● **Brief A**
From the article on Ari Avant, copy the text from "As a sophomore, Avant" up to and including "that support system.".
● **Brief B**
According to the article on Ari Avant, why does she see track as a reminder of life? Answer in one to three sentences.

● **Source passage**
Ari Avant lost her senior season with the Delaware Hayes girls track and field team as a result of spring sports being canceled because of the COVID-19 coronavirus pandemic, but that doesn't mean she hasn't left her mark on the program.

A hurdler and sprinter for the Pacers, Avant was on the cusp of qualifying for the Division I state meet in the 100-meter hurdles last year as a junior, as she placed sixth in 15.06 seconds, two spots shy of a state berth.

She also placed eighth in the 300 hurdles (1:05.01) at regional last year.

As a sophomore, Avant placed fifth in the 100 hurdles (15.33) and seventh in the 300 hurdles (45.27) at regional.

She leaves the Pacers as the program record-holder in the 100 hurdles (14.94), 300 hurdles (45.26) and 60 hurdles (9.32), the latter of which she accomplished at the 2018 state indoor meet when she finished eighth.

Avant summed up her love of the sport with a metaphor she included in an essay, likening track with how people navigate through their lives.

"Track just reminds me a lot about life," she said. "Sometimes you're by yourself and everything, you have your separate events that you don't have people with you, you don't necessarily have a team, but there's always people that have your support behind you and you're always going to have that support system.

"Even though I have to run races by myself and go over hurdles by myself, I always have that support system behind me. That's what I really love about track. It's just an awesome family atmosphere."

According to girls coach Andy Graham, while Avant was an outstanding athlete and contributor for the Pacers, she was an even better person and teammate.

● **Information shown**
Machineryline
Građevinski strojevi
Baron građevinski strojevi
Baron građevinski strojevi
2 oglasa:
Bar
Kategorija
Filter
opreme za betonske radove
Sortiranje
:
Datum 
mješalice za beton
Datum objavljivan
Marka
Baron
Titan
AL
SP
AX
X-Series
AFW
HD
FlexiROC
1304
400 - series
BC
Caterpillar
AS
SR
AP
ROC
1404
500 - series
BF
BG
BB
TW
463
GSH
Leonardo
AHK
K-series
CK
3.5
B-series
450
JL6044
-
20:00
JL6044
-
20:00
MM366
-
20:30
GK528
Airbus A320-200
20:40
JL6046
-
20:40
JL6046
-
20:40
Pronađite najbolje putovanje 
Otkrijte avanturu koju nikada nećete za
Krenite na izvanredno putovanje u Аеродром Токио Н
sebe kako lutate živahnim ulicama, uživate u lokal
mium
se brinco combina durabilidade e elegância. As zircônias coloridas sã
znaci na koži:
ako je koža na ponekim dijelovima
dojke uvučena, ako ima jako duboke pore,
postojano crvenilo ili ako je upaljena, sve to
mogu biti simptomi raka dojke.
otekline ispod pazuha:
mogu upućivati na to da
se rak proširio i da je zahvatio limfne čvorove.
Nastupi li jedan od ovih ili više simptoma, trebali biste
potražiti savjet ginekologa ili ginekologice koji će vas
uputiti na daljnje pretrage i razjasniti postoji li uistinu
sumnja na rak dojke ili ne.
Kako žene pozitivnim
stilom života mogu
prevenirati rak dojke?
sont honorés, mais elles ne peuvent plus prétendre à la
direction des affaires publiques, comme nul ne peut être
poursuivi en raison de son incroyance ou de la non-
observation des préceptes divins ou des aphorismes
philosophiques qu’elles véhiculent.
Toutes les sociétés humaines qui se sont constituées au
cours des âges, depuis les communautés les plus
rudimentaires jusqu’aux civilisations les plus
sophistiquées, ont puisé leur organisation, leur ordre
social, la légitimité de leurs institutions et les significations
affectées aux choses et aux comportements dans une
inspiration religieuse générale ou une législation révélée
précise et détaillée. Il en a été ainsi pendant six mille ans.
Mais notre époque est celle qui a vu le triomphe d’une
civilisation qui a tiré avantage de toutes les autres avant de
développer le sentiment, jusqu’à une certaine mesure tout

● **Worked solution A**
As a sophomore, Avant placed fifth in the 100 hurdles (15.33) and seventh in the 300 hurdles (45.27) at regional.

She leaves the Pacers as the program record-holder in the 100 hurdles (14.94), 300 hurdles (45.26) and 60 hurdles (9.32), the latter of which she accomplished at the 2018 state indoor meet when she finished eighth.

Avant summed up her love of the sport with a metaphor she included in an essay, likening track with how people navigate through their lives.

"Track just reminds me a lot about life," she said. "Sometimes you're by yourself and everything, you have your separate events that you don't have people with you, you don't necessarily have a team, but there's always people that have your support behind you and you're always going to have that support system.

● **Worked solution B**
Avant says that in track, as in life, you are sometimes on your own, running races and going over hurdles by yourself without a team beside you. Even so, there are always people supporting you from behind. She calls that support system what she loves about the sport.